Why it matters: The internal state of the brain is often a mystery — including to ourselves — but new neural interfaces are making it easier for scientists to observe the mind in action.
How it works: In a paper published recently in Nature Neuroscience, a large team of researchers hooked up a group of monkeys to BCIs while the study subjects were trained to play a basic computer game.
Details: The researchers found that neural fluctuations took place when the monkeys were surprised by something happening during the game.
- Those monkeys that showed greater engagement performed better during following rounds of the test, indicating that arousal and engagement — internal states that can be difficult to track without a BCI — can affect the act of learning something new.
What they're saying: "Our understanding of what happens in the brain as one learns is super limited right now," says Byron Yu, a professor at Carnegie Mellon University and a co-author of the paper. But BCI "gives us an amazing window into how this happens."
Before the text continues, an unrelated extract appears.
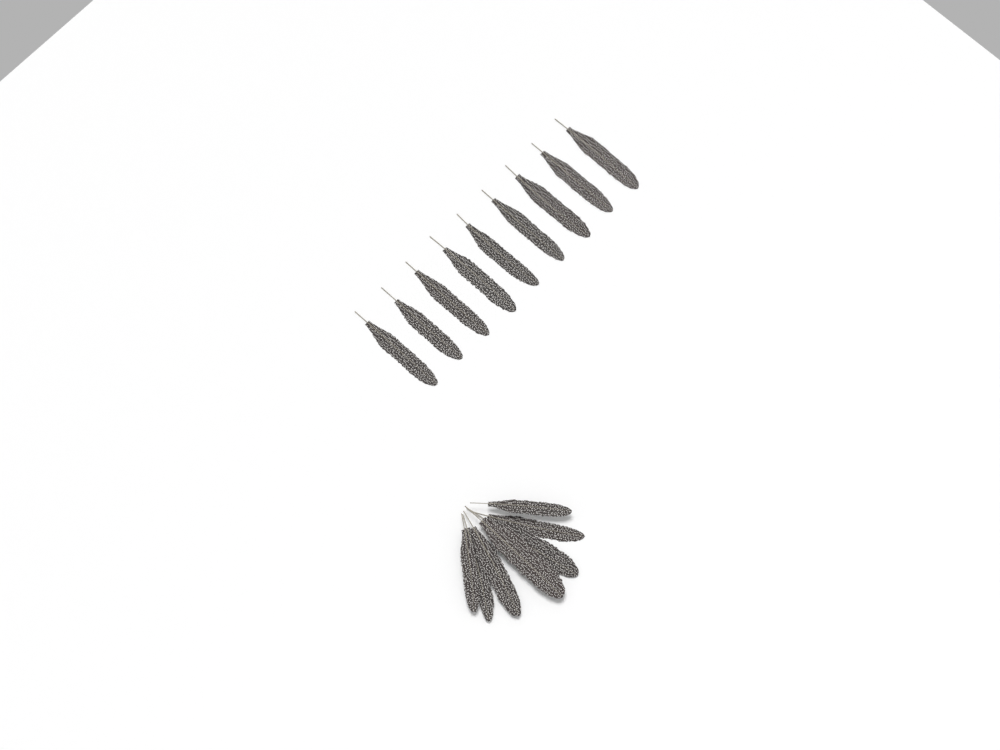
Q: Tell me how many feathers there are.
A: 16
Context: BCI technology has emerged as a major area of scientific research and increasingly consumer technology as the interfaces have slowly improved.
- On Friday, Elon Musk's BCI company Neuralink released a video of a monkey with chips embedded on each side of its brain as it played a basic video game using only its thoughts.
Yes, but: BCI technology would have to progress significantly — and the applications would need to go beyond video games — before many people would be willing to have an interface drilled into their skull.